[Records drawn from a dataset]
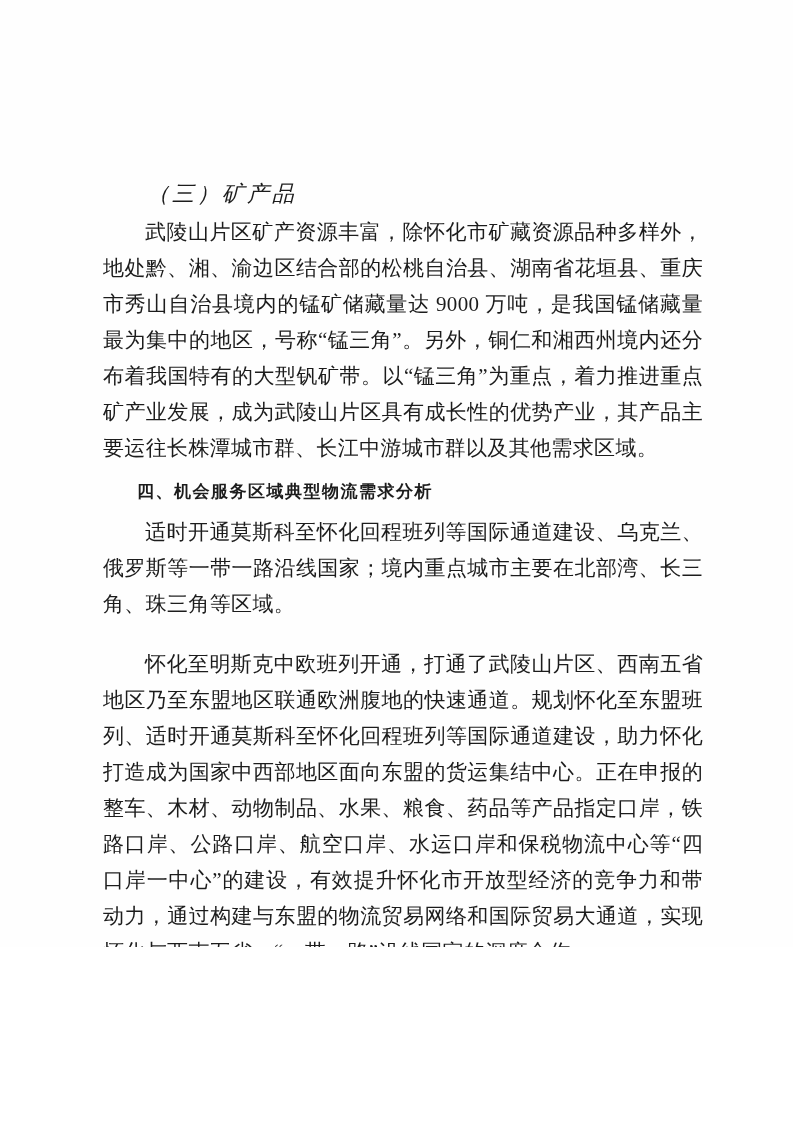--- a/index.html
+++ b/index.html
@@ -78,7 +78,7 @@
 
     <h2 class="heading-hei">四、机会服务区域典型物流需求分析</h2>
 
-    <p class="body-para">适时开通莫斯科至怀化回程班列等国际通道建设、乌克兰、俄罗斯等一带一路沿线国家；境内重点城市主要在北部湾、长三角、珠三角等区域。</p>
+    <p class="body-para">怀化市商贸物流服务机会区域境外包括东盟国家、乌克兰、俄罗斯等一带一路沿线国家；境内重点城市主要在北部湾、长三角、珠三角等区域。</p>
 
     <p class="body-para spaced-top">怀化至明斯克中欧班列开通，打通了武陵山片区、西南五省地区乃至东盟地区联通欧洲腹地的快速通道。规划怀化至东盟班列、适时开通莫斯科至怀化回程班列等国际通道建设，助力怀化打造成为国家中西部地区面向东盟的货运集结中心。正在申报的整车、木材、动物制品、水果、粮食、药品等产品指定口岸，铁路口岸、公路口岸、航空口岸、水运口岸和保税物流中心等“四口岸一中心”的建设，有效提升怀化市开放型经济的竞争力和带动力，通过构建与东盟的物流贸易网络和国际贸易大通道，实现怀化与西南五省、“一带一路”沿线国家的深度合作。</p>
...
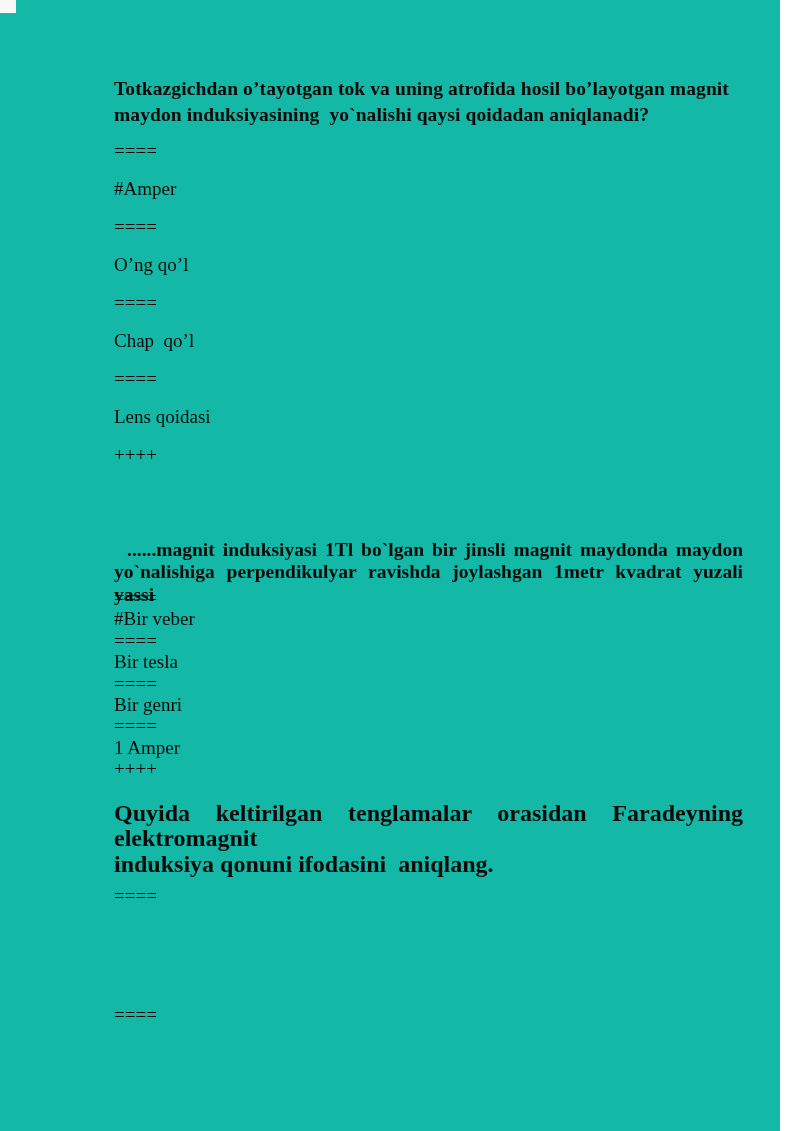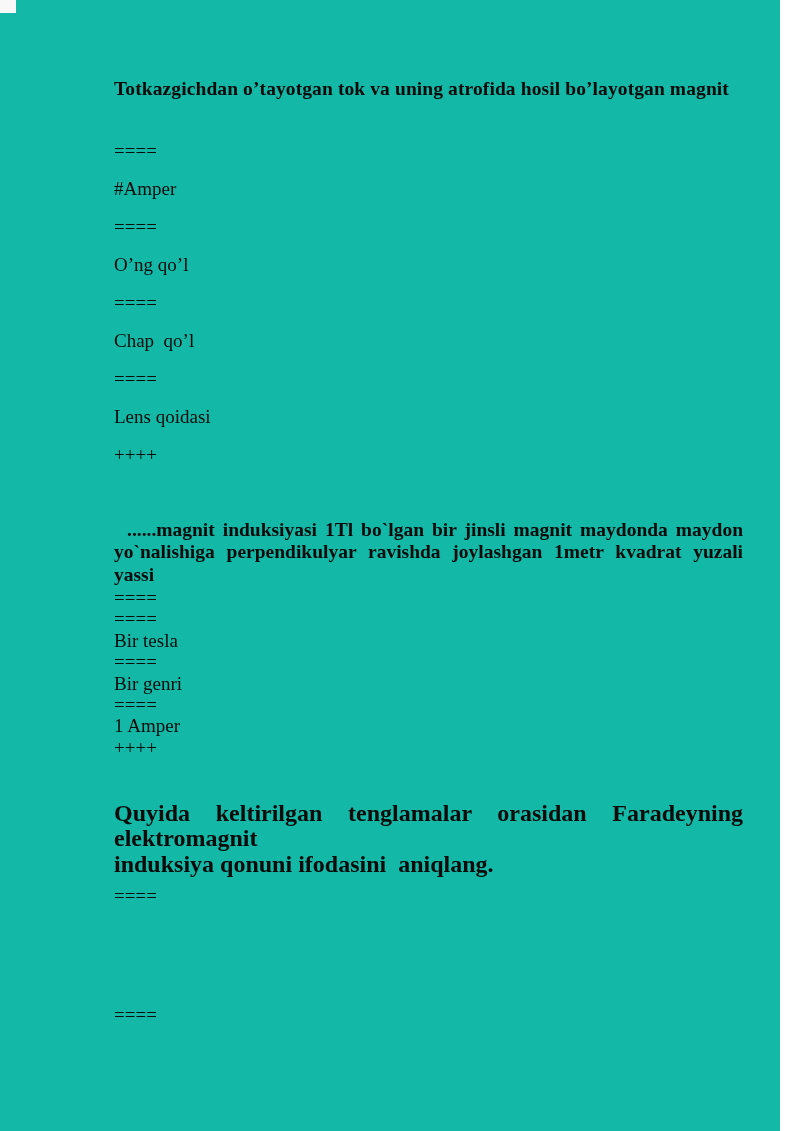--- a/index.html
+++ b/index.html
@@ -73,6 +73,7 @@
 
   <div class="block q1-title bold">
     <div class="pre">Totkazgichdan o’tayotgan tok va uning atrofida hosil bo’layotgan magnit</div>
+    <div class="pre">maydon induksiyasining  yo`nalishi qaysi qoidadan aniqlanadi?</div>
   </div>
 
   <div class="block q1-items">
* * *
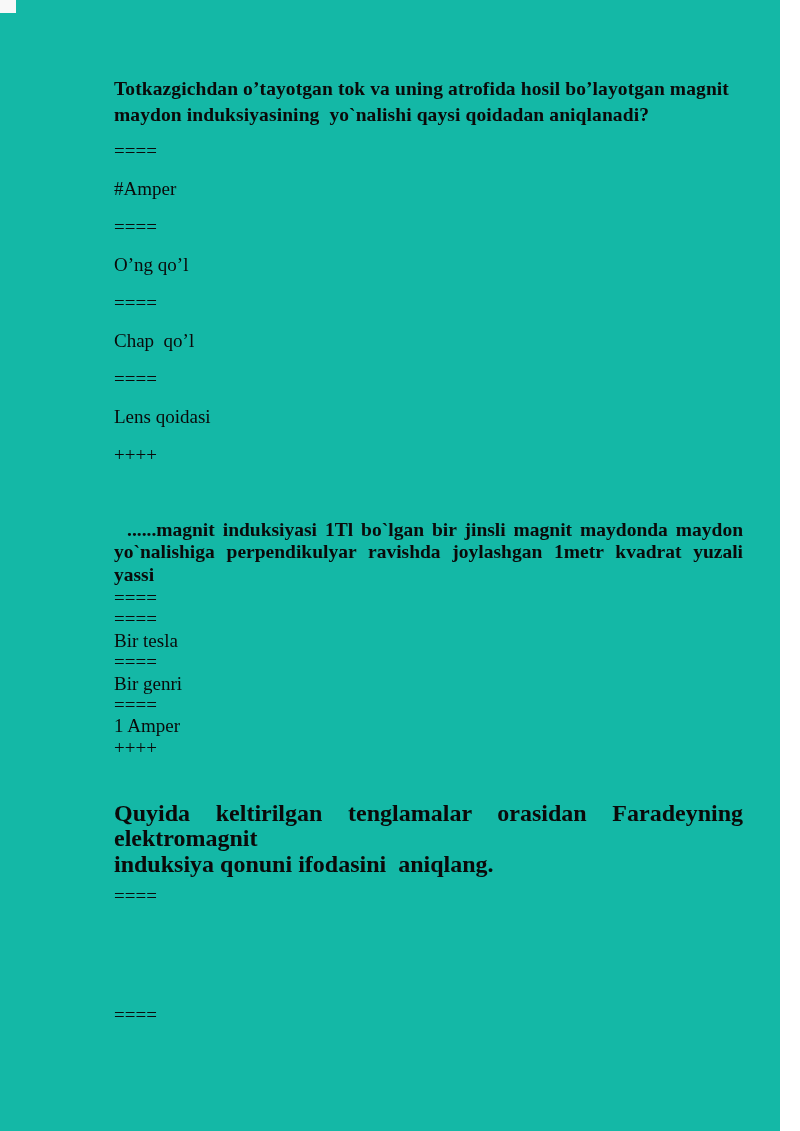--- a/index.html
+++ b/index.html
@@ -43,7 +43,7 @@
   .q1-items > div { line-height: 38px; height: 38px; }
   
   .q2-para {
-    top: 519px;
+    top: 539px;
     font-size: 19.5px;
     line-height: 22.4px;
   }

* **Task description**: Only the lines of the data holding the string "body" are wanted; copy each of them.

* **Output of the exercise**:
-    <p class="body-para">适时开通莫斯科至怀化回程班列等国际通道建设、乌克兰、俄罗斯等一带一路沿线国家；境内重点城市主要在北部湾、长三角、珠三角等区域。</p>
+    <p class="body-para">怀化市商贸物流服务机会区域境外包括东盟国家、乌克兰、俄罗斯等一带一路沿线国家；境内重点城市主要在北部湾、长三角、珠三角等区域。</p>
     <p class="body-para spaced-top">怀化至明斯克中欧班列开通，打通了武陵山片区、西南五省地区乃至东盟地区联通欧洲腹地的快速通道。规划怀化至东盟班列、适时开通莫斯科至怀化回程班列等国际通道建设，助力怀化打造成为国家中西部地区面向东盟的货运集结中心。正在申报的整车、木材、动物制品、水果、粮食、药品等产品指定口岸，铁路口岸、公路口岸、航空口岸、水运口岸和保税物流中心等“四口岸一中心”的建设，有效提升怀化市开放型经济的竞争力和带动力，通过构建与东盟的物流贸易网络和国际贸易大通道，实现怀化与西南五省、“一带一路”沿线国家的深度合作。</p>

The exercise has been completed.